───── Text section

       We see this antisocial trend even in our architecture, as homes which used to have large front porches for families to gather and greet all passersby, now have secluded backyard decks, where no one can see us, and we cannot see them. Even our front rooms which look out onto the street, most commonly living and dining rooms, are seldom if ever used,


as we live almost entirely in the private, rear of our homes, eliminating the chances to see and converse with our neighbors. People used to walk around the neighborhood not for exercise or to walk the dog, but to visit with neighbors, seeking out those gathered on their front porches, stopping by for a lemonade or sarsaparilla, sitting in the porch swing or rocking chairs for a spell, deepening their friendships, and cementing the sense of community. Today not only don’t we stop and chat with our neighbors, but we don’t even know them, don’t say hello, and painstakingly avoid eye contact with them.  It has gotten to the point where we can no longer call our neighborhoods communities, because there is no actual community taking place anymore.
──────────
───── Material shown
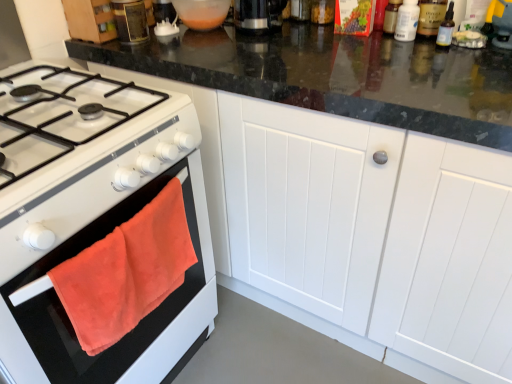
The image size is (512, 384). In order to click on vacant area in front of metallic canister at upper left in this screenshot , I will do tap(140, 49).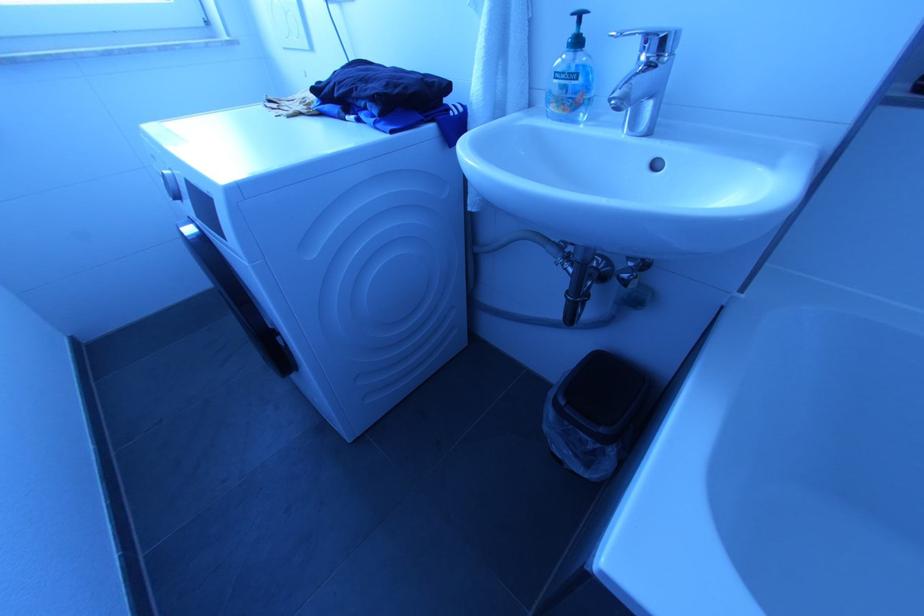
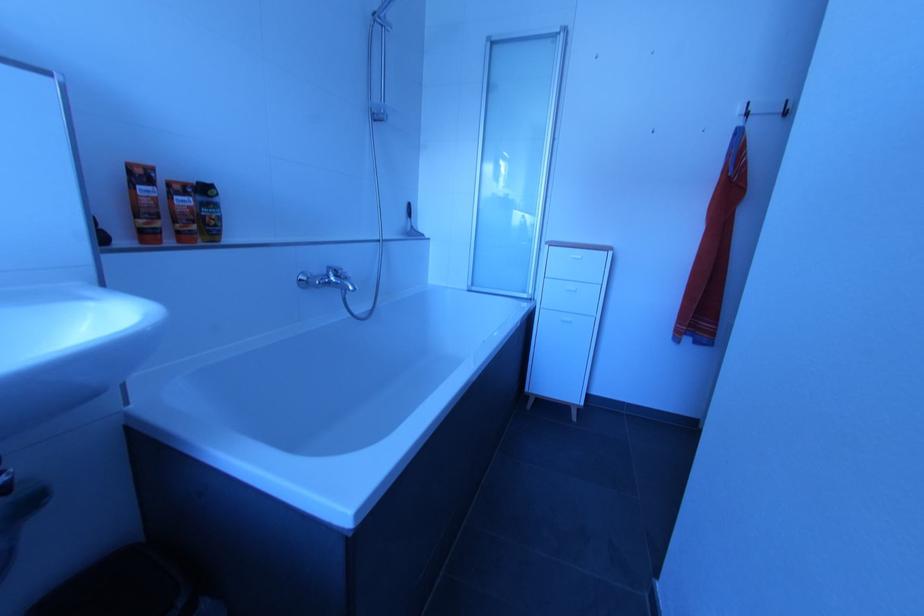
The images are taken continuously from a first-person perspective. In which direction is your viewpoint rotating?

The rotation direction of the camera is right-down.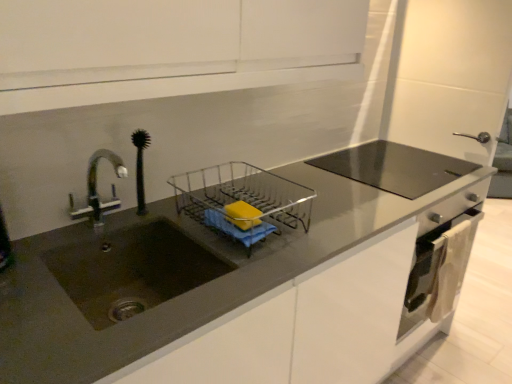
In order to click on free space in front of yellow matte soap at center in this screenshot , I will do tap(246, 268).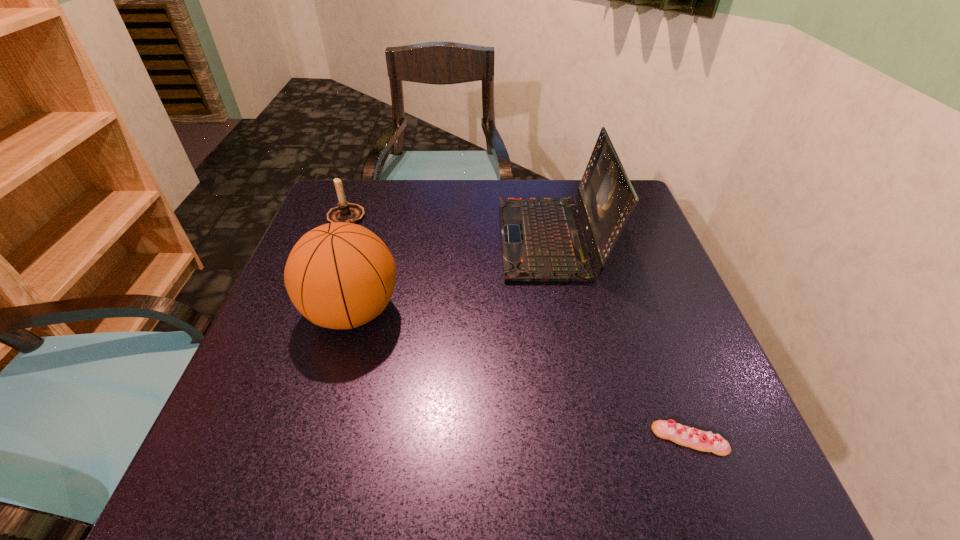
Identify the location of laptop computer. (542, 238).

This screenshot has width=960, height=540. In order to click on basketball in this screenshot , I will do `click(341, 275)`.

The height and width of the screenshot is (540, 960). Identify the location of the second shortest object. (347, 212).

Where is `eclair`? The height and width of the screenshot is (540, 960). eclair is located at coordinates (680, 434).

Image resolution: width=960 pixels, height=540 pixels. Identify the location of the nearest object. (680, 434).

Where is `free space located 0.340m on the screen of the laptop computer`? free space located 0.340m on the screen of the laptop computer is located at coordinates (364, 239).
──────────
Please carry on the passage about fading neighborhood community from the point where it stops. You can leave the records aside; they aren't needed here.

■ Exercise answer
       While technology was supposed to make our lives easier, freeing up our precious time to spend with family and friends, the converse is true, as less time is spent with family, friends, neighbors, than even a few generations ago. It would be one thing if our eschewing of the outside world was done to focus on the raising of our families in schools of Christian love, establishing holy sanctuaries and oases from the depraved culture, but too often we don’t, we just don’t want to be bothered by anyone. But even if the goal was to make our homes fortresses of solitude, peace, and love, that’s missing the larger point, for we’d still be hiding our bright light so needed in this culture of darkness under a bushel. This is where we need to start, opening up our homes and our hearts, inviting others into our own sanctum sanctorums.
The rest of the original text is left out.